MJU Division of Student Affairs director Sukij Tidchai said the school had to confront the cold statistic of an average of 10 students dying yearly in road accidents. Most were riding motorcycles without a helmet. Others died because they ignored other traffic regulations.
So the university launched a safety campaign that included raising awareness and strictly enforcing traffic regulations.
It imposed four rules. Motorcycle riders not wearing a helmet couldn’t enter the school grounds. Everyone on a motorcycle had to wear a helmet on roads within the campus. Failure to do so resulted in 10 disciplinary points being deducted, and if the score fell 40 points, the student was suspended from classes and disciplinary punishment was initiated.
The campaign ended up boosting helmet use from 30 per cent in 2012 to 100 per cent last year.
In 2012 there were 11 road-accident deaths and 694 injuries among students and school personnel.
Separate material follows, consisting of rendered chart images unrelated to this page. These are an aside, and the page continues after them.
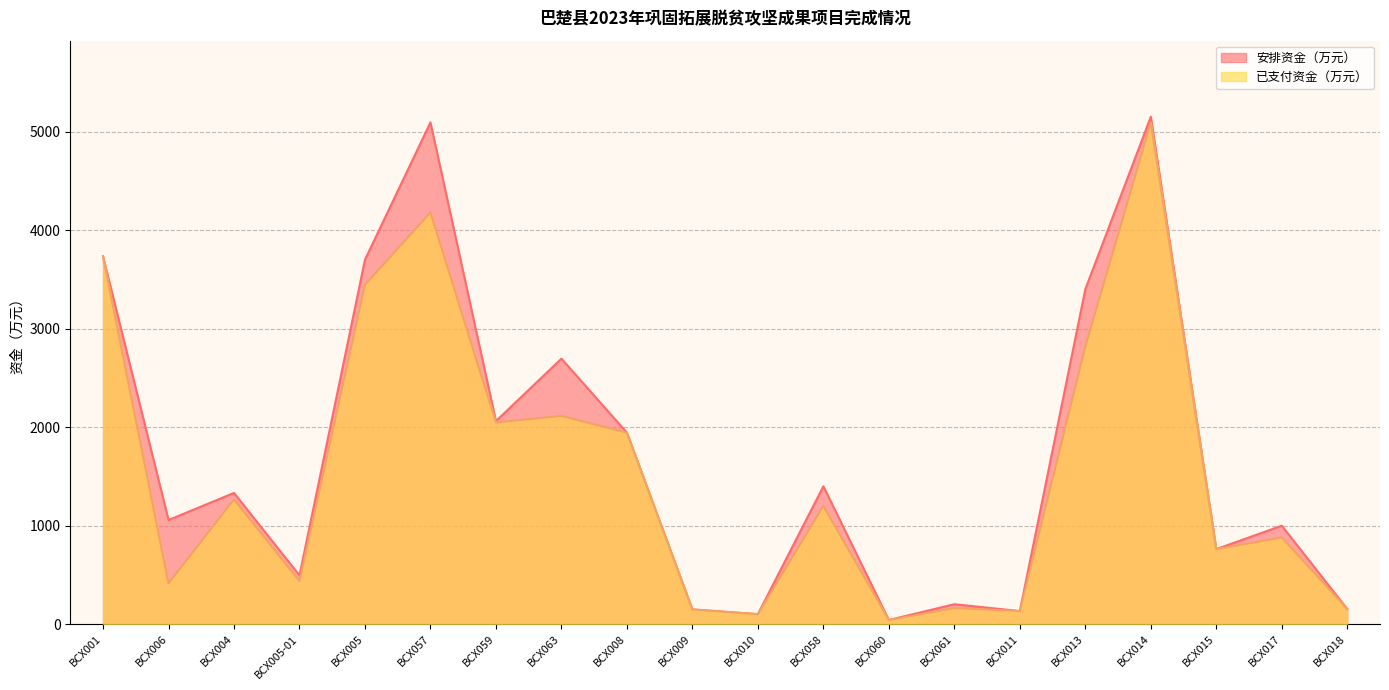

How many values in the 安排资金（万元） series are below 1332?

10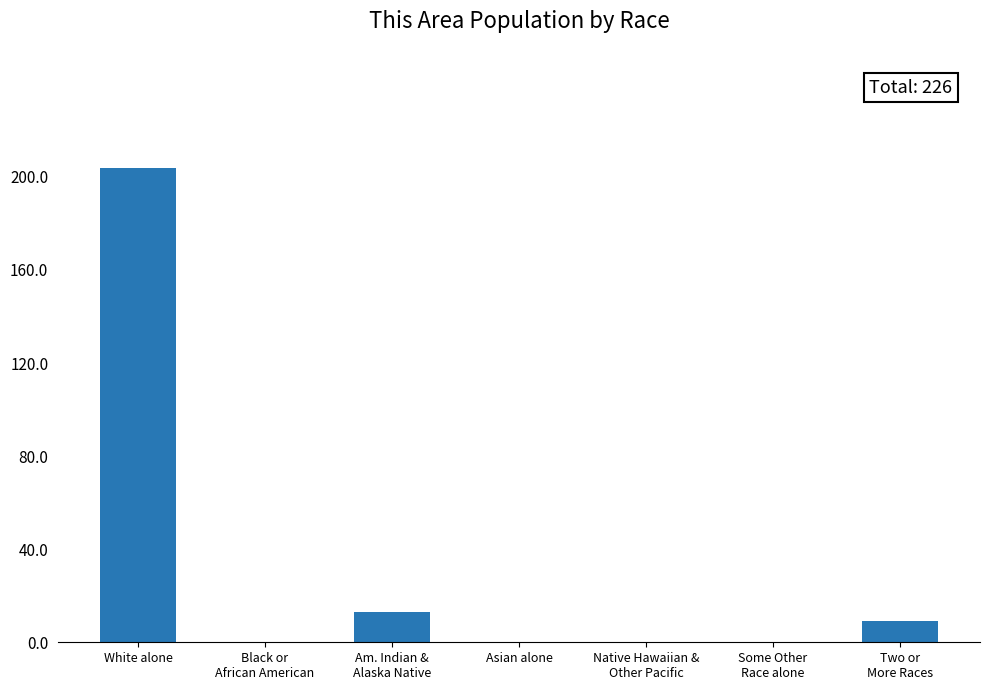

What is the sum of all values?

226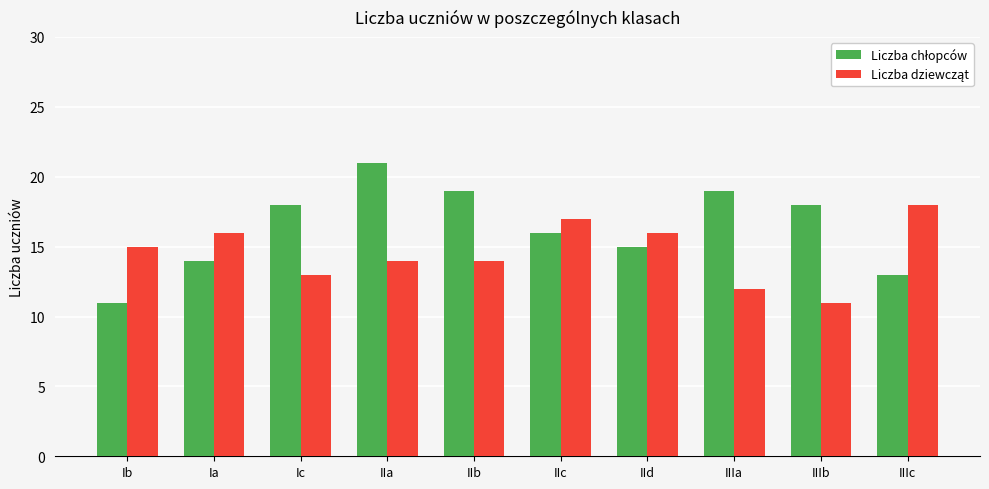

At which category is the sum across all series the highest?

IIa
Last year there were three deaths and 54 injuries, Sukij said.
The success prompted the university to expand the campaign to neighbouring communities, he added.
Rungrawin Kengkaj and Teerachai Yenjai, both freshmen in the Faculty of Agricultural Production, said they welcomed the helmet rules because they improved safety and were easy enough to abide by.
“Once you make it a habit, you just automatically do it, not only around the campus but outside as well,” Rungrawin said.